Nine Meals from Anarchy
Updated: Sep 3, 2020
“There are only nine meals between mankind and anarchy.” Alfred Henry Lewis 1906.
In today’s climate the above statement has never been more relevant. Mankind can survive without clothes, phones, social media and even transportation but remove or limit food and there will be severe repercussions. Like a sleeping volcano our collective stomachs will rumble, cracks will begin to form and the social structure will start to fail. When the lava breaks there will be serious unrest and social anarchy could actually become a reality.
If food supply is interrupted a sense of fear and panic would arise even if the interruption is only temporary. After only a relatively short period of only nine missed meals it would not be not be surprising to see even the most law abiding citizen turning to crime to feed themselves and their immediate family.
In recent weeks in the wake of the coronavirus we have seen people stripping supermarkets of toilet rolls, hand sanitiser and pasta. Imagine the panic if the stores closed and even basic food became scarce. Black market racketeering would become a reality and people would start to fight amongst themselves. Parents facing the reality of not putting food on the table for their children would be forced into making harsh decisions. Anarchy would undoubtedly go from being a possibility to being a certainty.
Most families could cope with food being scarce. Substituting your usual burgers for a pasta bake would not be desirable but at least you would not starve. However if even the most basic of items became unobtainable it is without question that mass panic and hysteria would set in. Most homes have freezers but are they really being used to their maximum potential? There are no doubt families that could survive for several months on the contents of their freezer, however there may be a limit to the amount of burgers and sausages you can actually eat on consecutive days before you go stir crazy.
Some people would have fruit and vegetables growing in their garden which would offer a temporary reprieve. The innocence of schoolboy scrumping however would enter a new dimension with grown adults raiding neighbours gardens in a desperate search for food. A greenhouse would be become a one-stop shop, shining like a neon beacon advertising an all you can eat buffet for any passer-by. Outside of the home people would be going feral eating anything that looked remotely edible. In the countryside road kill would become a delicacy making hunting and trapping wild animals a way of life. Fishing would go from a pleasant Sunday afternoon pastime to an absolute necessity in order to survive.

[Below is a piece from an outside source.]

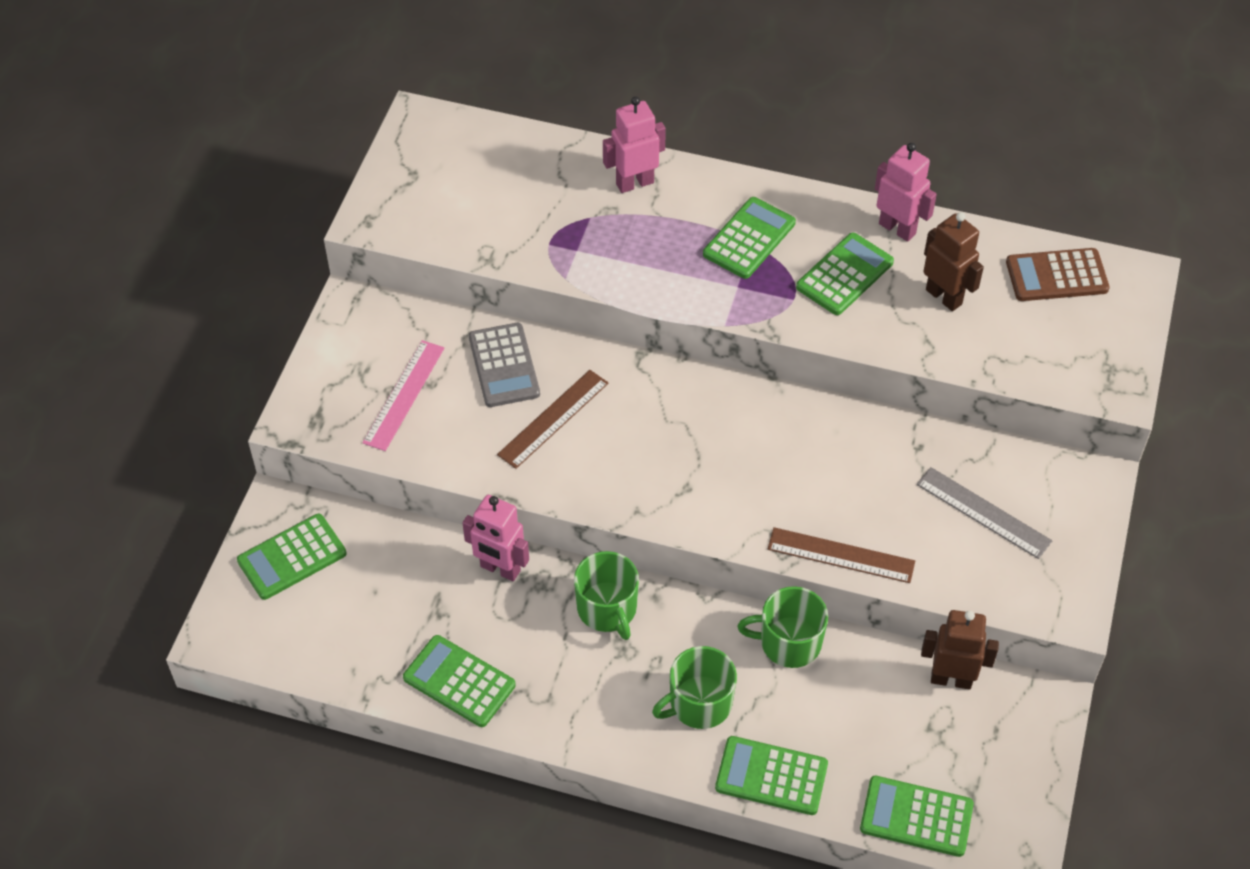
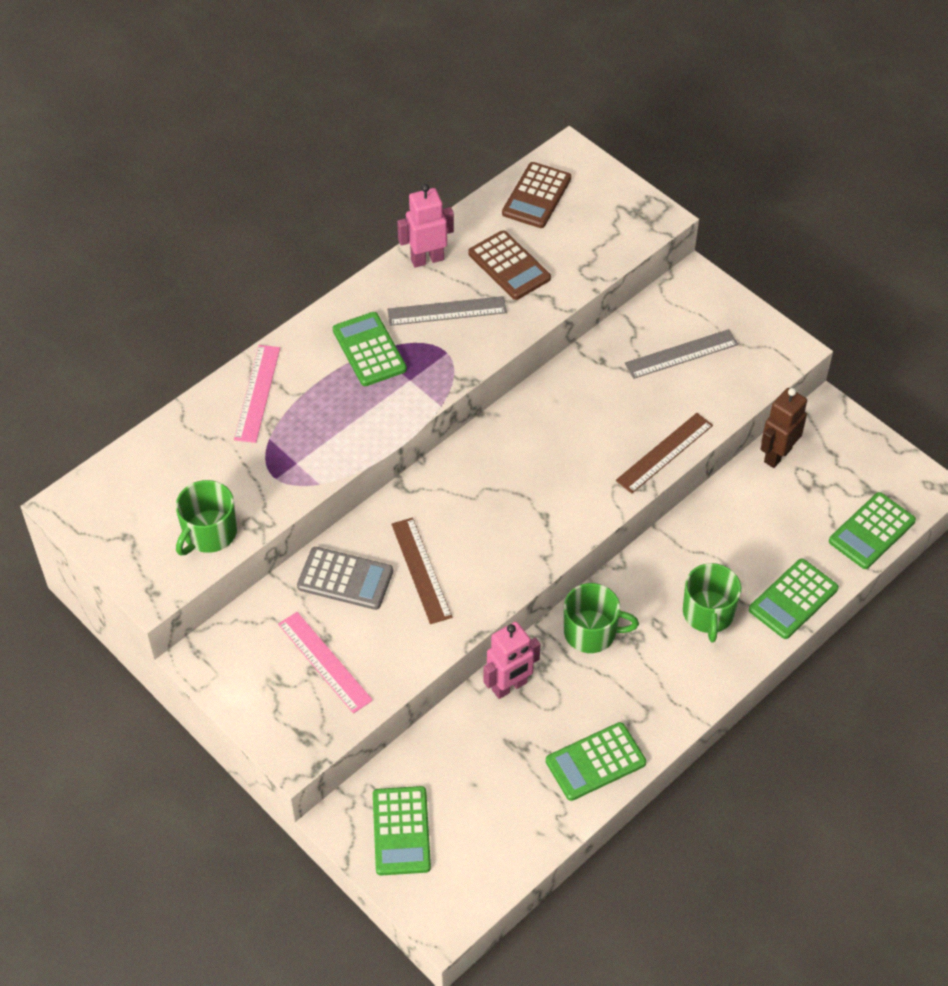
camera: 60 degrees left, 0 degrees up
(634, 183) = (257, 393): pink robot -> pink ruler
(789, 642) = (690, 533): green mug -> green mug (209, 533)
(844, 275) = (447, 311): green calculator -> grey ruler
(944, 297) = (509, 266): brown robot -> brown calculator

However mankind does not ever need to be in this situation. The advent of fast food, convenience stores and online shopping has in reality only served to make us lazy. At the click of a mouse we can have anything we desire delivered to our door. There may be a financial cost but ultimately everything in the food chain has a price. This has meant that society has lost the art of self-sufficiency. Sure people grow a few tomatoes and have a couple of strawberry plants but these are more for pleasure rather than a way to feed the family. We need to get back to growing produce specifically for the table. Adopting a vegan diet can help reconnect us with our fruit and vegetables and encourage us to try new flavours and ideas. Maybe we could even have a small holding of livestock such as chickens and rabbits where we really would be self-sufficient. Going old school creating chutneys and jams in the kitchen, returning to basics baking bread and cakes instead of ordering online could really be the way forward.
Society has come a long way since the 1940’s when self-sufficiency was regarded as a way of life. Innovations in our food chain has made a lot of things more accessible but ultimately it has made us lazy and ill prepared for a sudden food apocalypse. It is probably truer than ever that there are only nine meals between mankind and anarchy. However with a little more planning and investment of time in growing, preparing and storing produce we could perhaps buy some more time. The Pistols told us there was no future but perhaps with a bit of planning and forethought there really could be a future for us all.